Her admission that she is a fake came in a tearful mea culpa to the New York Times, which last week published a profile of Seltzer using her pseudonym. It was accompanied by a photograph of the 33-year-old and her 8-year-old daughter in Eugene, Ore., where they now live.
Seltzer was unmasked when her sister Cyndi Hoffman, 47, saw the newspaper's profile and notified the memoir's publisher, Riverhead Books, that Seltzer's story was untrue.
Riverhead announced Monday that it had withdrawn "Love and Consequences" and canceled a book tour that was supposed to have started yesterday in Eugene.
Seltzer could not be reached at her home for comment late Monday.
In a brief telephone interview, Seltzer's mother said her daughter was very upset and contrite about the fabrication, but had been advised by her editor not to speak further about it for the moment.
"I think she got caught up in the facts of the story she was trying to write," Gay Seltzer said. "She's always been an activist and she tried to draw on the immediacy of the situation and became caught up in the persona of the narrator. She's very sorry and very upset."

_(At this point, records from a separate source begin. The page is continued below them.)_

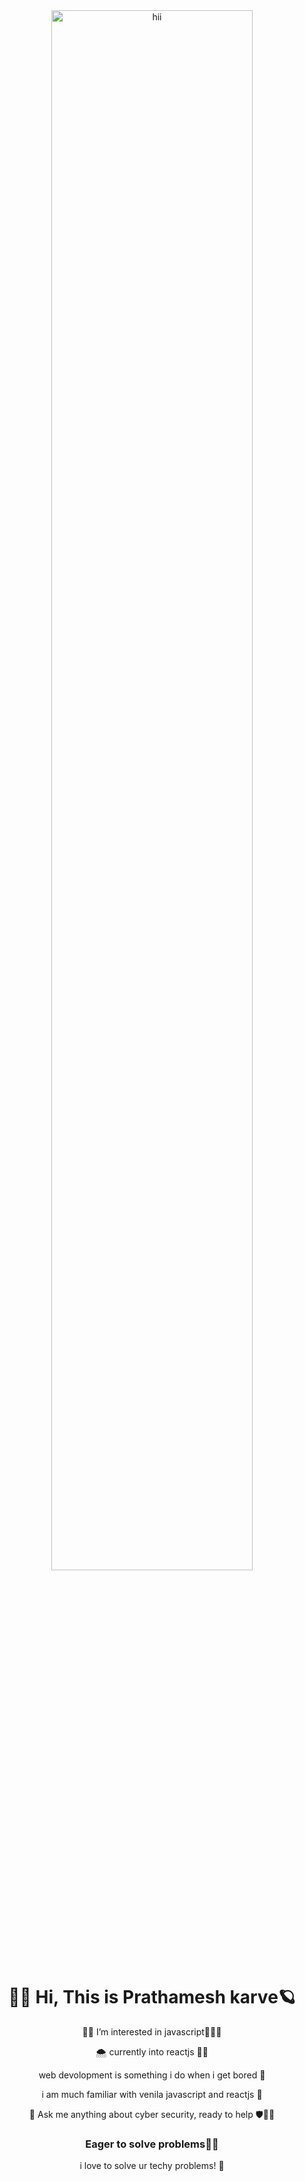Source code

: <div align="center">
  <img src="https://media.tenor.com/exuPwTTU-FwAAAAC/key-click-typing.gif" alt="hii" width="80%">  
<br>

<h1 align="center">👋🏻 Hi, This is Prathamesh karve🪐</h1>
 <p>🔎🖤 I’m interested in javascript👊🏻💲</p>
<p> 🌨️ currently into reactjs 👨‍💻  </p>
<p>web devolopment is something i do when i get bored 🥽</p>
<p>i am much familiar with venila javascript and reactjs 👟 </p>

<p>🙂 Ask me anything about cyber security, ready to help 🛡🙇‍♂️</p>

<h3> Eager to solve problems🙂🚀</h3>

<p> i love to solve ur techy problems! 🚀</p>
</div>


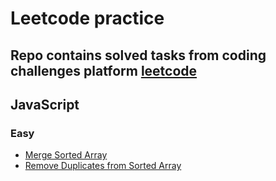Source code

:# Leetcode practice

## Repo contains solved tasks from coding challenges platform [leetcode](https://leetcode.com/)

## JavaScript

### Easy

- [Merge Sorted Array](https://github.com/HelloWoooooorld/LeetCode/blob/main/mergeSortedArray.js)
- [Remove Duplicates from Sorted Array](remove%20Duplicates.js)

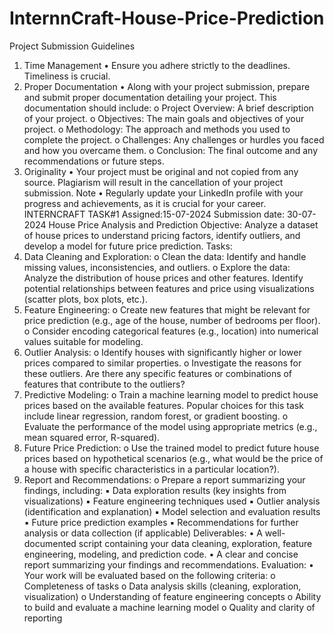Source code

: # InternnCraft-House-Price-Prediction
Project Submission Guidelines
1. Time Management
• Ensure you adhere strictly to the deadlines. Timeliness is crucial.
2. Proper Documentation
• Along with your project submission, prepare and submit proper documentation 
detailing your project. This documentation should include:
o Project Overview: A brief description of your project.
o Objectives: The main goals and objectives of your project.
o Methodology: The approach and methods you used to complete the 
project.
o Challenges: Any challenges or hurdles you faced and how you overcame 
them.
o Conclusion: The final outcome and any recommendations or future 
steps.
3. Originality
• Your project must be original and not copied from any source. Plagiarism will 
result in the cancellation of your project submission.
Note
• Regularly update your LinkedIn profile with your progress and achievements, as it 
is crucial for your career.
INTERNCRAFT
TASK#1
Assigned:15-07-2024 Submission date: 30-07-
2024
House Price Analysis and Prediction
Objective: Analyze a dataset of house prices to understand pricing factors, identify
outliers, and develop a model for future price prediction.
Tasks:
1. Data Cleaning and Exploration:
o Clean the data: Identify and handle missing values, inconsistencies,
and outliers.
o Explore the data: Analyze the distribution of house prices and other
features. Identify potential relationships between features and price
using visualizations (scatter plots, box plots, etc.).
2. Feature Engineering:
o Create new features that might be relevant for price prediction (e.g.,
age of the house, number of bedrooms per floor).
o Consider encoding categorical features (e.g., location) into numerical
values suitable for modeling.
3. Outlier Analysis:
o Identify houses with significantly higher or lower prices compared to
similar properties.
o Investigate the reasons for these outliers. Are there any specific
features or combinations of features that contribute to the outliers?
4. Predictive Modeling:
o Train a machine learning model to predict house prices based on the
available features. Popular choices for this task include linear
regression, random forest, or gradient boosting.
o Evaluate the performance of the model using appropriate metrics (e.g.,
mean squared error, R-squared).
5. Future Price Prediction:
o Use the trained model to predict future house prices based on
hypothetical scenarios (e.g., what would be the price of a house with
specific characteristics in a particular location?).
6. Report and Recommendations:
o Prepare a report summarizing your findings, including:
▪ Data exploration results (key insights from visualizations)
▪ Feature engineering techniques used
▪ Outlier analysis (identification and explanation)
▪ Model selection and evaluation results
▪ Future price prediction examples
▪ Recommendations for further analysis or data collection (if
applicable)
Deliverables:
• A well-documented script containing your data cleaning, exploration, feature
engineering, modeling, and prediction code.
• A clear and concise report summarizing your findings and recommendations.
Evaluation:
• Your work will be evaluated based on the following criteria:
o Completeness of tasks
o Data analysis skills (cleaning, exploration, visualization)
o Understanding of feature engineering concepts
o Ability to build and evaluate a machine learning model
o Quality and clarity of reporting
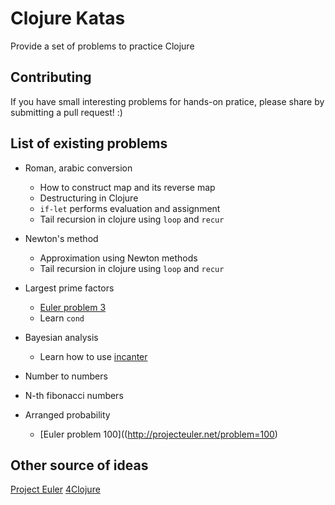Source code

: # Clojure Katas
Provide a set of problems to practice Clojure

## Contributing
If you have small interesting problems for hands-on pratice, please share by submitting a pull request! :)

## List of existing problems
* Roman, arabic conversion
  - How to construct map and its reverse map
  - Destructuring in Clojure
  - `if-let` performs evaluation and assignment
  - Tail recursion in clojure using `loop` and `recur`

* Newton's method
  - Approximation using Newton methods
  - Tail recursion in clojure using `loop` and `recur`

* Largest prime factors
  - [Euler problem 3](http://projecteuler.net/problem=3)
  - Learn `cond`

* Bayesian analysis
  - Learn how to use [incanter](https://github.com/liebke/incanter)

* Number to numbers
* N-th fibonacci numbers
* Arranged probability
  - [Euler problem 100]((http://projecteuler.net/problem=100)

## Other source of ideas
[Project Euler](http://projecteuler.net/problems)
[4Clojure](http://www.4clojure.com/)
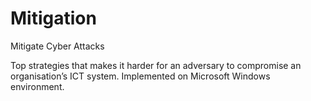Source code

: # Mitigation
Mitigate Cyber Attacks

Top strategies that makes it harder for an adversary to compromise an organisation’s ICT system.
Implemented on Microsoft Windows environment.
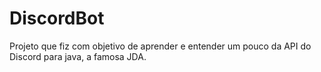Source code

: # DiscordBot

Projeto que fiz com objetivo de aprender e entender um pouco da API do Discord para java, a famosa JDA.

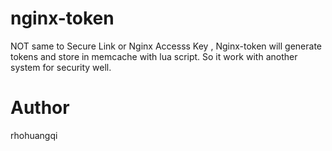 nginx-token
===========

NOT same to Secure Link or Nginx Accesss Key , Nginx-token will generate tokens and store in memcache with lua script. So it work with another system for security well.


# Author
rhohuangqi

Gay Seltzer, of Sherman Oaks, said she had been aware of her daughter's book, but had not read it or known that it was a purportedly personal account of gang life.
She confirmed that Hoffman had revealed the hoax.
Margaret Seltzer's literary agent, Faye Bender, declined to comment.
"I'm so sorry, I can't be a part of it. I'm running out" the door, she said.
But Sarah McGrath, Seltzer's editor at Riverhead, told the New York Times on Monday that the publishing house was stunned by the disclosure.